▸ TEXT FOR ANALYSIS:
━━━━━━

The German Lauda employees in Düsseldorf and Stuttgart will definitely look in vain for their May salary on their checking accounts, because the company announced on Thursday that they are no longer able to pay this. Human Resources Director Robert Wall announced on May 15, 2020 that such a step could be imminent - Aviation.Direct reported.
In a cover letter available to AviationNetOnline and signed by Iluta Svicka, Head of HR, the main reason given is the application for short-time work that was rejected by the Federal Employment Agency. It is also pointed out that losses of 200 million euros have been accumulated in the last two years and that there has been no significant income from ticket sales since March 17, 2020.
The behavior of the Federal Employment Agency in Würzburg is described as illegal in the letter to the Lauda employees in Düsseldorf and Stuttgart. Attempts at clarification have so far not been successful. The company lawyers have now been commissioned to bring lawsuits against the legal entity of the Federal Employment Agency. One does not expect a quick solution. The employees were not given a possible payment date.
German Lauda employees should urgently think about a Hartz IV application for their own protection
This has considerable consequences for the employees of the Lauda airline, because they are not entitled to unemployment benefits or insolvency payments, as their employment relationships have not been terminated, nor have they started going to the bankruptcy judge. The only thing left for those affected is the so-called job center and the humiliating request for support from the Hartz IV funds. In Germany, these are not only lower than the Austrian needs-based minimum income, but are also linked to tough criteria, so that pilots in particular may not get anything at all.
It is precisely this professional group that does not want to put up with the approach of the Austrian company. Numerous German Lauda pilots definitely have previous experience with airline insolvencies, as many previously flew with Air Berlin, Niki, Germania or Small Planet Germany. Several pilots announced that if their salaries were not paid, they wanted to file a criminal complaint against the managing directors on suspicion of bankruptcy deferral and because they would also be forced to file for bankruptcy against the company. The hope lies in a so-called hard letter of comfort that was given by Ryanair Holdings PLC for its subsidiary Laudamotion GmbH. Of course, it remains to be seen whether these announcements will actually be implemented. The Air Berlin case showed that "hard letters of comfort" in the worst case may not be worth the paper on which they are printed. Etihad simply did not pay and insolvency administrator Lucas Flöther has so far not been able to persuade the state carrier of Abu Dhabi to pay through his damage claim.

━━━━━━

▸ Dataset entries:
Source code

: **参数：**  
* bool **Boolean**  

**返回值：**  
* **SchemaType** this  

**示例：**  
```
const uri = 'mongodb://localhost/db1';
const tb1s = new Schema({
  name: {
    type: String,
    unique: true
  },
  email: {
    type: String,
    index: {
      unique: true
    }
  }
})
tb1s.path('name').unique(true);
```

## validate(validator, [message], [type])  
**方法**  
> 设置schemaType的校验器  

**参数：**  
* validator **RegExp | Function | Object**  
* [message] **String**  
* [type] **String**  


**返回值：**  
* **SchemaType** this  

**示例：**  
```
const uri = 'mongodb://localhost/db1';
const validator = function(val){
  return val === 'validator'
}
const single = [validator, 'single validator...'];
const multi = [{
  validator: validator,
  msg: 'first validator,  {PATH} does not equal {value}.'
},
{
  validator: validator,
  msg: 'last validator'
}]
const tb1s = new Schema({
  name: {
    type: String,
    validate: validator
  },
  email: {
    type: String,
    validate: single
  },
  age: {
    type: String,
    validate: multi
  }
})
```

━━━━━━

▸ COMPLETE THE FOLLOWING:
A: Say whether each statement agrees with the article on the unpaid Lauda salaries, answering yes or no and quoting the words of the article that decide it. (i) The cover letter to the employees was signed by Robert Wall. (ii) Company lawyers have been commissioned to sue the Federal Employment Agency. (iii) The employees were told their salaries would be paid at a later date in June.
B: Write the next part of the article on the unpaid Lauda salaries, starting after its final sentence.

▸ RESULTS OF THE TASKS:
A:
(i) No: "signed by Iluta Svicka, Head of HR"
(ii) Yes: "The company lawyers have now been commissioned to bring lawsuits against the legal entity of the Federal Employment Agency."
(iii) No: "The employees were not given a possible payment date."

B:
Lauda boss Andreas Gruber hopes that “it can be paid out as quickly as possible”
In an interview conducted on Thursday by Aviation.Direct with Lauda Managing Director Andreas Gruber, the following question dealt with the situation in Germany:
Lauda managing director Andreas Gruber.
We are in ongoing discussions with the Employment Agency regarding short-time work for colleagues stationed in Germany. We sincerely regret the action taken by the Würzburg Employment Agency, which has revoked the promise of short-time work. This happens in the worst economic crisis in the history of aviation, although our colleagues stationed in Germany live in Germany, work there and pay their social security contributions in Germany. We have appealed against the decision and due to the ongoing legal proceedings I cannot comment on the content. The salary payment for May is unfortunately late, but will be paid out as soon as possible.
Lauda is not the contractual partner of the ticket buyer, but Ryanair
Incidentally, Laudamotion GmbH does not sell flight tickets itself, rather the distribution is carried out entirely through Ryanair DAC, a sister company of Lauda. When booking, the contract of carriage is concluded with Ryanair DAC and not with Laudamotion GmbH. This company also issues the bills and collects the funds on their own behalf from credit cards and other means of payment. The Ryanair DAC is the operating airline Ryanair. Like Lauda, this is a subsidiary of Ryanair Holdings PLC. The sister company Buzz is also wholly owned by the holding company. Malta Air, on the other hand, is a minority stake because the State of Malta owns the “golden share” and thus the majority. Ryanair has another subsidiary in the United Kingdom. This serves as “Brexit protection” and currently only has one Boeing 737-800 on the AOC.